Instructions for the task -
Your copy of the entries must be exact, and it must not include the pictures.

Records to process -
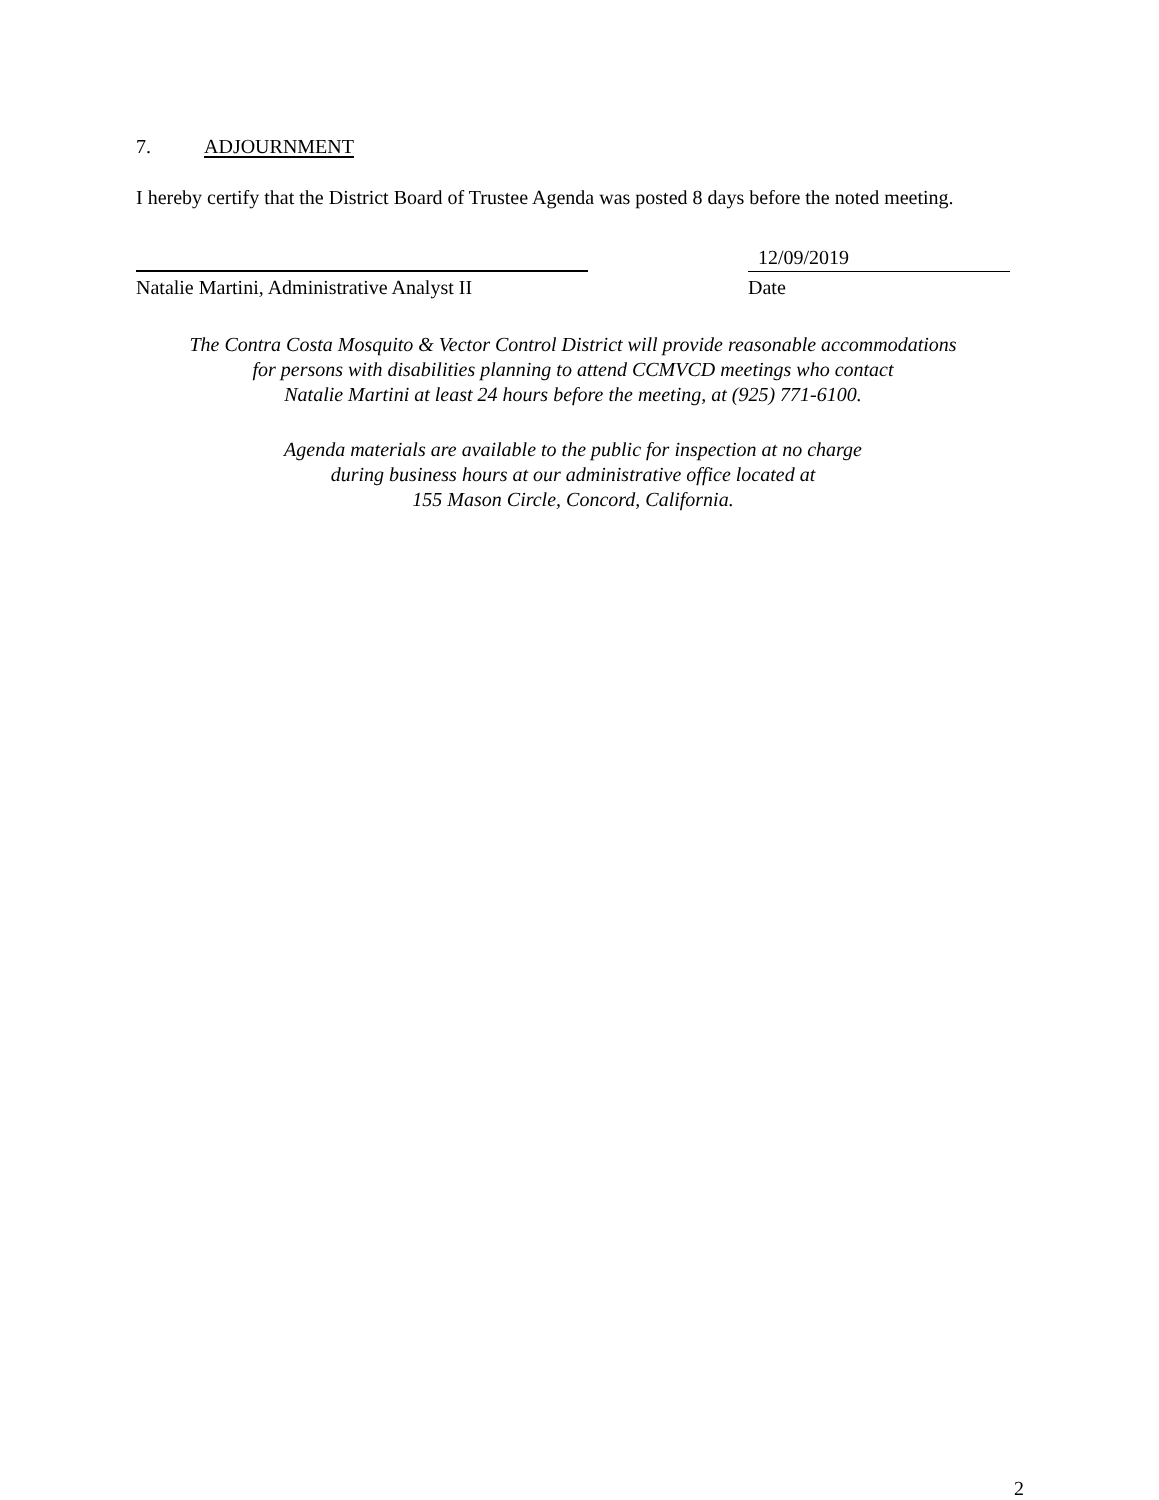7. ADJOURNMENT
I hereby certify that the District Board of Trustee Agenda was posted 8 days before the noted meeting.
Natalie Martini, Administrative Analyst II
12/09/2019
Date
The Contra Costa Mosquito & Vector Control District will provide reasonable accommodations
for persons with disabilities planning to attend CCMVCD meetings who contact
Natalie Martini at least 24 hours before the meeting, at (925) 771-6100.
Agenda materials are available to the public for inspection at no charge
during business hours at our administrative office located at
155 Mason Circle, Concord, California.
2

Answer area -
7. ADJOURNMENT
I hereby certify that the District Board of Trustee Agenda was posted 8 days before the noted meeting.
Natalie Martini, Administrative Analyst II
12/09/2019
Date
The Contra Costa Mosquito & Vector Control District will provide reasonable accommodations
for persons with disabilities planning to attend CCMVCD meetings who contact
Natalie Martini at least 24 hours before the meeting, at (925) 771-6100.
Agenda materials are available to the public for inspection at no charge
during business hours at our administrative office located at
155 Mason Circle, Concord, California.
2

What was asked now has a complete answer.